Las curiosas razones por las que a los niños se les ponen las orejas rojas

La verdadera causa del rubor de orejas en niños y adultos

Todos nos ruborizamos en determinados momentos, ya sea por vergüenza, ira o nerviosismo. Si pensamos en ese rubor, nos viene a la mente la idea de unas mejillas sonrosadas pero, ¿sabías que las orejas también se ruborizan?

Seguro que conoces a alguien cuyas orejas parecen un letrero luminoso en determinados momentos, como si las hubieran expuesto a una plancha caliente, tanto que si las tocas estás hirviendo pero ¿por qué ocurre? Estas son las sorprendentes razones por las que a los niños se les ponen las orejas rojas... y también a los adultos sí. 

La razón por la que a los niños se les ponen las orejas rojas

Niños con orejas rojas, ¿por qué?

En esos días de invierno en el que el choque de temperatura entre el exterior y el interior es enorme, mis hijos entran por la puerta de casa después de haber estado jugando en el parque con las orejas rojas. Están hinchadas y tremendamente calientes, como si tuvieran fiebre. No soportan llevar gorro por lo que cuando entran en un ambiente caliente, sus pobres orejitas parecen haber pasado por la cazuela. 

También tenía un compañero de trabajo que en momentos de mucho estrés se le ponían las orejas en ebullición, sabíamos que estaba al 200% y que era mejor no acercarse, por el tono que adquirían.

No a todo el mundo se le ruborizan las orejas pero sí es cierto que hay algunos adultos y niños predispuestos a que se les pongan las orejas rojas y esto ocurre por un sorprendente motivo...

- Cambios de temperatura: En estos casos en los que se ha producido un cambio grande de temperatura se produce una vasodilatación, también lo puede producir tomar una ducha muy caliente o comer algo picante. Y es que, nuestras orejas están llenas de vasos sanguíneos superficiales que transportan sangre y oxígeno. Esto facilita que, ante un cambio de temperatura en el ambiente, se produzca un cambio también en nuestro cuerpo para poder regular la temperatura corporal. Si los vasos sanguíneos se dilatan la sangre fluye a la superficie de la piel y es cuando se produce una sensación de calor y enrojecimiento tanto del lóbulo como el resto del oído.
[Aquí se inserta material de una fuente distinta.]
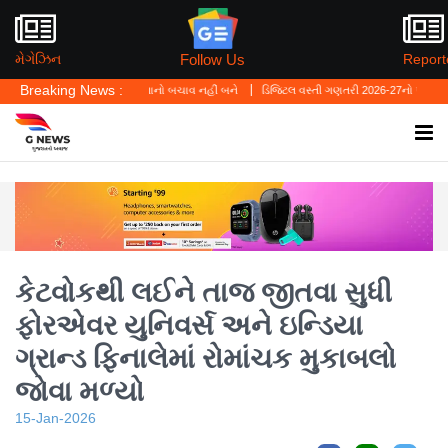
Follow Us
મેગેઝિન
Report
Breaking News :
'પર્સનલ લો' ગુનાનો બચાવ નહીં બને
ડિજિટલ વસ્તી ગણતરી 2026-27નો પ્રારંભ, ઘર બેઠા આજે 
કેટવોકથી લઈને તાજ જીતવા સુધી
ફોરએવર યુનિવર્સ અને ઇન્ડિયા
ગ્રાન્ડ ફિનાલેમાં રોમાંચક મુકાબલો
જોવા મળ્યો
15-Jan-2026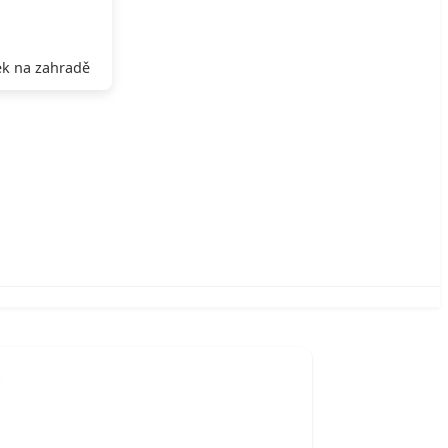
k na zahradě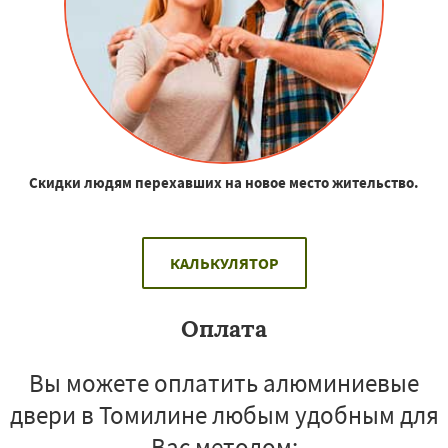
Скидки людям перехавших на новое место жительство.
КАЛЬКУЛЯТОР
Оплата
Вы можете оплатить алюминиевые
двери в Томилине любым удобным для
Вас методом: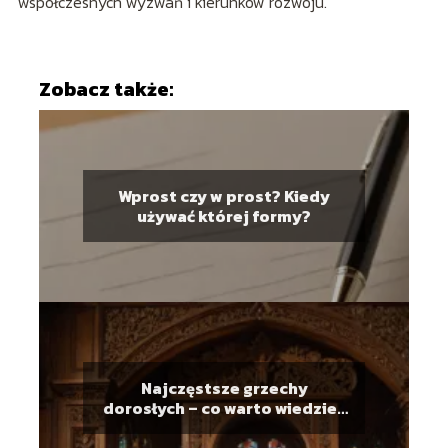
współczesnych wyzwań i kierunków rozwoju.
Zobacz także:
Wprost czy w prost? Kiedy
używać której formy?
Najczęstsze grzechy
dorosłych – co warto wiedzieć
przed spowiedzią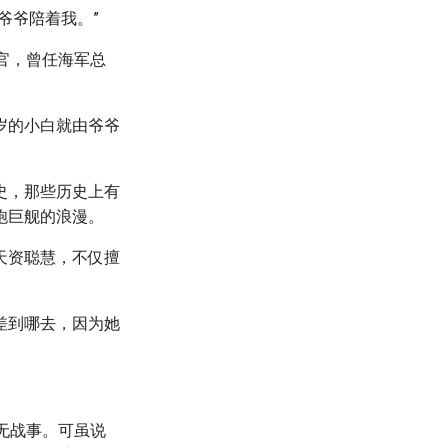
爷爷陪着我。”
官，曾任海军总
岁的小白就由爷爷
史，那些历史上有
炮巨舰的浪漫。
天资聪慧，不仅擅
差到哪去，因为她
无战事。可虽说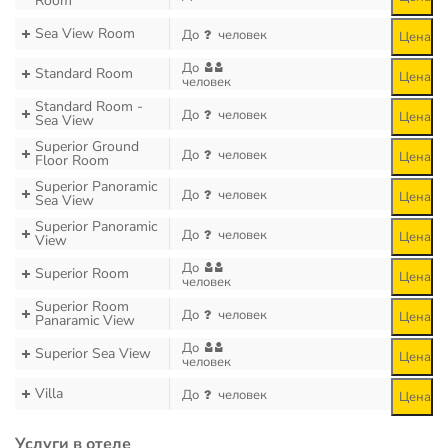
Room
Sea View Room
До
человек
Цена
До
Standard Room
Цена
человек
Standard Room -
До
человек
Цена
Sea View
Superior Ground
До
человек
Цена
Floor Room
Superior Panoramic
До
человек
Цена
Sea View
Superior Panoramic
До
человек
Цена
View
До
Superior Room
Цена
человек
Superior Room
До
человек
Цена
Panaramic View
До
Superior Sea View
Цена
человек
Villa
До
человек
Цена
Услуги в отеле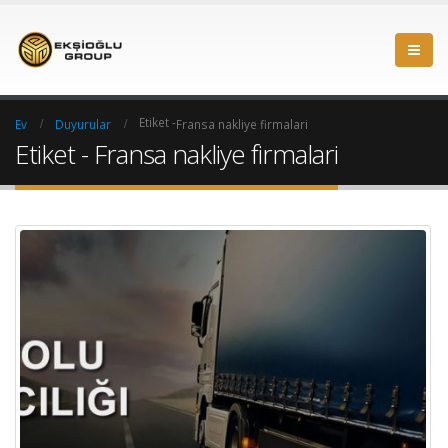
Etiket -
Ev
Duyurular
Fransa nakliye firmalari
Etiket - Fransa nakliye firmalari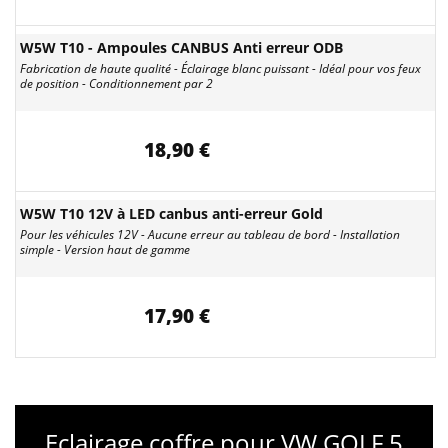
W5W T10 - Ampoules CANBUS Anti erreur ODB
Fabrication de haute qualité - Éclairage blanc puissant - Idéal pour vos feux
de position - Conditionnement par 2
18,90 €
W5W T10 12V à LED canbus anti-erreur Gold
Pour les véhicules 12V - Aucune erreur au tableau de bord - Installation
simple - Version haut de gamme
17,90 €
Eclairage coffre pour VW GOLF 5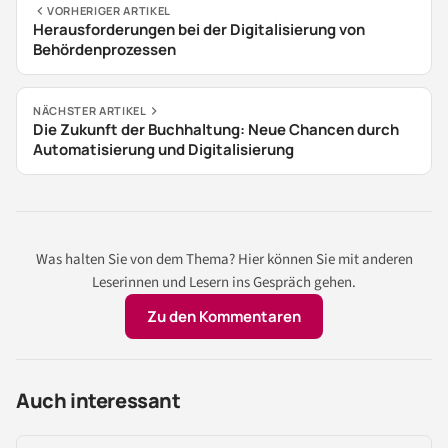
VORHERIGER ARTIKEL
Herausforderungen bei der Digitalisierung von
Behördenprozessen
NÄCHSTER ARTIKEL
Die Zukunft der Buchhaltung: Neue Chancen durch
Automatisierung und Digitalisierung
Was halten Sie von dem Thema? Hier können Sie mit anderen
Leserinnen und Lesern ins Gespräch gehen.
Zu den Kommentaren
Auch interessant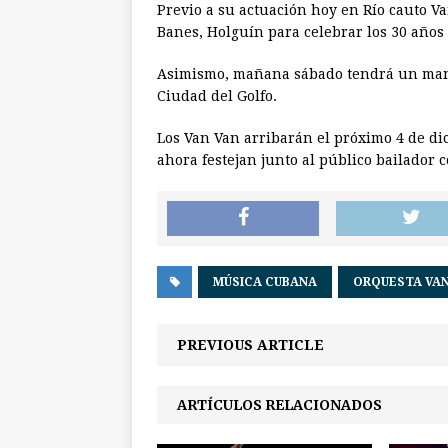
Previo a su actuación hoy en Río cauto Va
Banes, Holguín para celebrar los 30 años d
Asimismo, mañana sábado tendrá un mano
Ciudad del Golfo.
Los Van Van arribarán el próximo 4 de d
ahora festejan junto al público bailador 
MÚSICA CUBANA
ORQUESTA VAN
PREVIOUS ARTICLE
ARTÍCULOS RELACIONADOS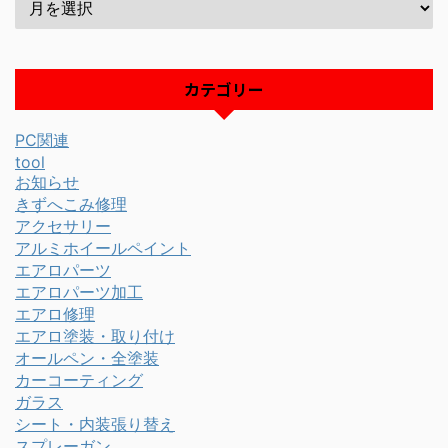
カテゴリー
PC関連
tool
お知らせ
きずへこみ修理
アクセサリー
アルミホイールペイント
エアロパーツ
エアロパーツ加工
エアロ修理
エアロ塗装・取り付け
オールペン・全塗装
カーコーティング
ガラス
シート・内装張り替え
スプレーガン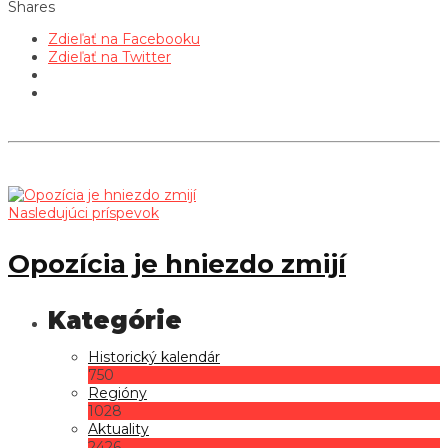
Shares
Zdieľať na Facebooku
Zdieľať na Twitter
Nasledujúci príspevok
Opozícia je hniezdo zmijí
Historický kalendár
750
Regióny
1028
Aktuality
2426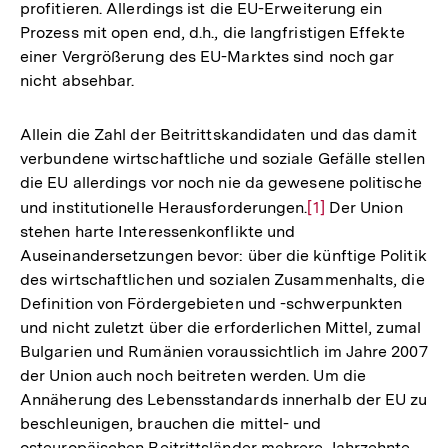
profitieren. Allerdings ist die EU-Erweiterung ein
Prozess mit open end, d.h., die langfristigen Effekte
einer Vergrößerung des EU-Marktes sind noch gar
nicht absehbar.
Allein die Zahl der Beitrittskandidaten und das damit
verbundene wirtschaftliche und soziale Gefälle stellen
die EU allerdings vor noch nie da gewesene politische
und institutionelle Herausforderungen.
Zur
[1]
Der Union
stehen harte Interessenkonflikte und
Auflösung
Auseinandersetzungen bevor: über die künftige Politik
der
des wirtschaftlichen und sozialen Zusammenhalts, die
Fußnote
Definition von Fördergebieten und -schwerpunkten
und nicht zuletzt über die erforderlichen Mittel, zumal
Bulgarien und Rumänien voraussichtlich im Jahre 2007
der Union auch noch beitreten werden. Um die
Annäherung des Lebensstandards innerhalb der EU zu
beschleunigen, brauchen die mittel- und
osteuropäischen Beitrittsländer mehrere Jahrzehnte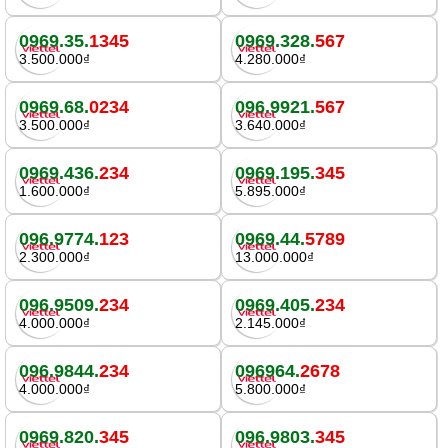
0969.35.
1345
0969.328.
567
3.500.000₫
4.280.000₫
0969.68.
0234
096.9921.
567
3.500.000₫
3.640.000₫
0969.436.
234
0969.195.
345
1.600.000₫
5.895.000₫
096.9774.
123
0969.44.
5789
2.300.000₫
13.000.000₫
096.9509.
234
0969.405.
234
4.000.000₫
2.145.000₫
096.9844.
234
096964.
2678
4.000.000₫
5.800.000₫
0969.820.
345
096.9803.
345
Tanto es así que pueden llegar a hincharse e incluso producirse hemorragias internas.

- Reacción emocional: las orejas también se sonrojan. Ante una reacción emocional, los vasos sanguíneos de nuevo se abren como respuesta a una señal en el sistema nervioso. Esta es una respuesta del cuerpo humano sobre la que no hay una clara respuesta científica. Según Frans de Waal, biólogo de la Universidad de Emory en Atlanta, la coloración puede ser una señal con la cual intentamos comunicar a los demás que somos conscientes del impacto de nuestras acciones. En definitiva, ante un momento de angustia, vergüenza, estrés, sentimiento de humillación, ira o nerviosismo, las orejas se ponen rojas evitando que podamos ocultar esa reacción emocional.

- Quemadura del sol: sí, las orejas esa zona donde solemos olvidarnos de echar crema solar pero igual que brazos, piernas y nariz, están expuestas al sol y son igualmente susceptibles de quemarse.

- Infección bacteriana: una dermatitis seborreica o erisipela, puede provocar enrojecimiento y además picazón y descamación en la piel. E incluso puede deberse a una reacción alérgica a un objeto, tejido o metal. Es decir, si el niño lleva algún gorro que le provoque irritación o la niña un pendiente que le da alergia puede provocar el color rojo e inflamación.

- Reacciones a alimentos: la comida picante o la alergia a determinados alimentos y bebidas pueden provocar orejas calientes y rojas. Incluso en adultos la ingesta de alcohol puede ser la responsable de este fenómeno. 

Y, ¿qué hacer? En el caso de producirse por cambios de temperatura o reacciones alérgicas no hay nada que hacer, sólo esperar a que pase, es transitorio. Si es una infección o reacción alérgica lo conveniente es consultar con el pediatra.